Adamsberg se guardó el aparato en el bolsillo y apretó el acelerador.

– ¿Es necesario ir tan deprisa? -preguntó Danglard-. ¿Qué más da media hora más o menos?

– Vamos deprisa porque hace calor.

– ¿Por qué ha mentido a Émeri sobre nuestra hora de llegada?

– No haga muchas preguntas, comandante.

Capítulo 19

A cinco kilómetros de Ordebec, Adamsberg disminuyó la velocidad, atravesando el pequeño pueblo de Charny-la-Vieille.

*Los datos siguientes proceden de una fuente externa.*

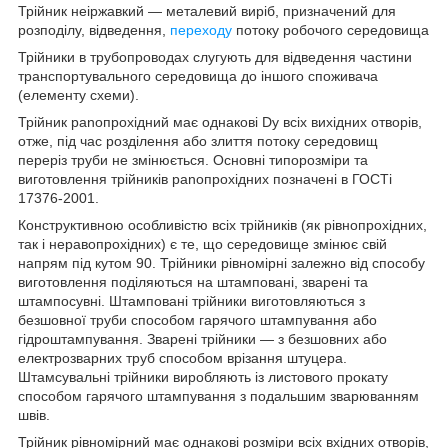
Трійник неіржавкий — металевий виріб, призначений для
розподілу, відведення,
переходу
потоку робочого середовища
Трійники в трубопроводах слугують для відведення частини
транспортувального середовища до іншого споживача
(елементу схеми).
Трійник рanопрохідний має однакові Dу всіх вихідних отворів,
отже, під час розділення або злиття потоку середовищ
переріз труби не змінюється. Основні типорозміри та
виготовлення трійників рanoпрохідних позначені в ГОСТі
17376-2001.
Конструктивною особливістю всіх трійників (як рівнопрохідних,
так і нерaвопрохідних) є те, що середовище змінює свій
напрям під кутом 90. Трійники рівномірні залежно від способу
виготовлення поділяються на штамповані, зварені та
штампосувні. Штамповані трійники виготовляються з
безшовної труби способом гарячого штампування або
гідроштампування. Зварені трійники — з безшовних або
електрозварних труб способом врізання штуцера.
Штамсувальні трійники виробляють із листового прокату
способом гарячого штампування з подальшим зварюванням
швів.
Трійник рівномірний має однакові розміри всіх вхідних отворів,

– Ahora, Danglard, tengo algo que hacer antes de entrar de lleno en Ordebec. Le sugiero que me espere aquí; volveré a buscarlo dentro de media hora.

Danglard asintió.

– Así no me enteraré de nada, así no me veré involucrado.

– Algo de eso hay.

– Es simpático por su parte querer protegerme. Pero, cuando me hizo redactar el falso informe, me metió hasta el cuello en sus tejemanejes.

– Nadie le pidió que metiera sus narices en eso.

– Es mi trabajo instalar quitamiedos en su camino.

– No me ha contestado, Danglard. ¿Me espera aquí?

– No. Voy con usted.

– La continuación puede no gustarle.

– No me gusta Ordebec de todos modos.

– Se equivoca, es precioso. Al llegar, se ve la gran iglesia que domina la colina, la pequeña ciudad a sus pies, las casas de madera y adobe, le gustará. Alrededor, los prados están pintados con todos los matices de verde y, sobre ese verde están puestas multitud de vacas inmóviles. No he visto una sola vaca moverse en ellos, me pregunto por qué.

– Eso es porque hay que mirarlas un buen rato.

– Seguramente.

Adamsberg había localizado los lugares descritos por la señora Vendermot, la casa de los vecinos Hébrard, el bosque Bigard, el antiguo vertedero. Pasó sin detenerse delante del buzón de Herbier, siguió un centenar de metros y se adentró a la izquierda por un fragoso camino campestre.

– Entraremos por detrás, por el bosque.

– ¿Entraremos adónde?

– A la casa donde vivía el primer muerto, el cazador. Actuamos rápido y sin hacer ruido.

Adamsberg prosiguió por un sendero apenas apto para circular y aparcó bajo los árboles. Rodeó rápidamente el coche y abrió el maletero.

– Ya pasó todo, Mo. Vas a estar al fresco. La casa está a treinta metros a través del bosque.

Danglard asintió callado al ver al joven salir del maletero. Lo creía evacuado a los Pirineos, o ya en el extranjero, con papeles falsos, Adamsberg era capaz de eso. Pero era peor todavía. Llevar a Momo con ellos le parecía aún más inconsecuente.

Adamsberg hizo saltar los precintos, depositó el equipaje de Mo y visitó rápidamente la casa. Una estancia luminosa, una pequeña habitación casi limpia y una cocina desde donde se veía el verde con seis o siete vacas puestas encima.

– Es bonito -dijo Mo, que sólo había visto el campo una vez en su vida, muy rápido, y nunca el mar-. Puedo ver árboles, el cielo y los prados. ¡Joder! -dijo súbitamente-, ¿Eso son vacas? -añadió pegándose a la ventana.

– Retrocede, Mo, aléjate de la ventana. Sí, son vacas.

– Joder.

– ¿No las habías visto nunca?

– Nunca de verdad.

– Pues tendrás todo el tiempo del mundo para mirarlas, incluso para verlas desplazarse. Pero permanece a un metro de las ventanas. Por la noche, no enciendas ninguna luz, por supuesto.